ABC News reported Monday that an internal investigation had revealed investigators were able to successfully smuggle fake explosives or prohibited weapons through Transportation and Security Administration checkpoints 95 percent of the time.
In one particular incident, an undercover investigator set off an alarm, but the TSA agent apparently failed during a pat down to find a mock explosive taped to his back, ABC News reported.
Johnson responded in a statement posted online Monday, noting the information was “classified” and “not appropriate or prudent to publicly describe” the results, but adding that he wanted to “more fully inform the public” of actions he was taking.

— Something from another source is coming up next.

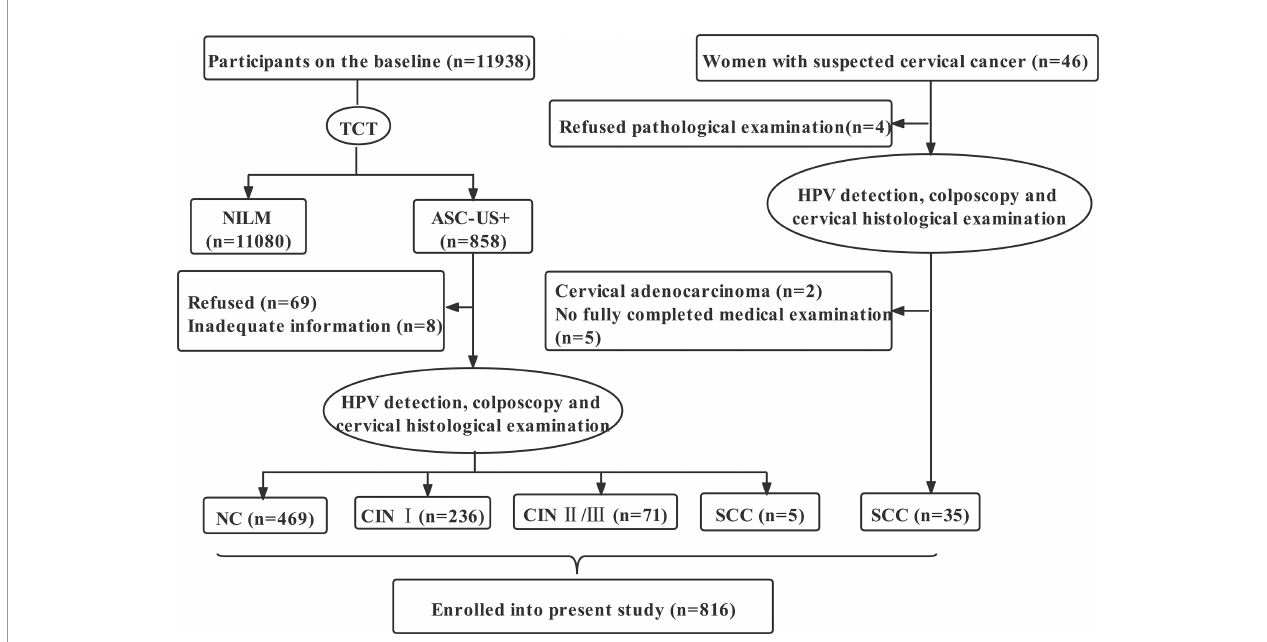
FIGURE 1 | Flowchart of participants in the study. TCT, ThinPrep cytologic test; NILM, negative for intraepithelial lesion or malignancy; ASC-US+, atypical squamous cells of undetermined signi fi cance and above; NC, normal cervical; CIN I, low-grade cervical intraepithelial neoplasm; CIN II/III, high-grade cervical intraepithelial neoplasm; SCC, squamous cell carcinoma; HPV, human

Johnson listed the following six specific steps:
First, I have directed TSA leadership to immediately revise its standard operating procedures for screening to address the specific vulnerabilities identified by the Inspector General’s testing.Second, I have directed TSA to immediately brief the results of testing to the Federal Security Directors at every airport across the United States.Third, I have directed TSA to conduct training for all transportation security officers, in a phased fashion, in airports across the country, and intensive training for all supervisory personnel to address the specific vulnerabilities identified by the Inspector General’s testing.Fourth, I have directed TSA, in phased fashion, to re-test and re-evaluate the screening equipment currently in use at airports across the United States. As a related matter, I personally intend to meet with senior executives of the contractors involved in the development of the equipment at issue to communicate to them the importance of their assistance in our efforts to investigate and remedy the deficiencies highlighted by the Inspector General.Fifth, I am asking the Inspector General and TSA to conduct continued random covert testing to assess the effectiveness of these and other measures to improve airport security.Sixth, I am appointing a team of TSA and DHS senior leaders to oversee and ensure timely implementation of these actions. I will remain personally engaged in this effort, and will ask the team to report its progress to me on a bi-weekly basis.
“Longer term, in the coming months, I have directed TSA to ensure that all screening equipment is operating up to the highest possible standards,” he said. “I have also directed TSA and the Department of Homeland Security Under Secretary for Science and Technology to examine adopting new technologies to address the vulnerabilities identified by the Inspector General’s testing.”
“I continue to have confidence in the TSA workforce,” Johnson concluded. “Last fiscal year TSA screened a record number of passengers at airports in the United States, and, at the same time, seized a record number of prohibited items. TSA and the Inspector General are constantly testing and adapting the systems we have in place as part of our commitment to aviation security.”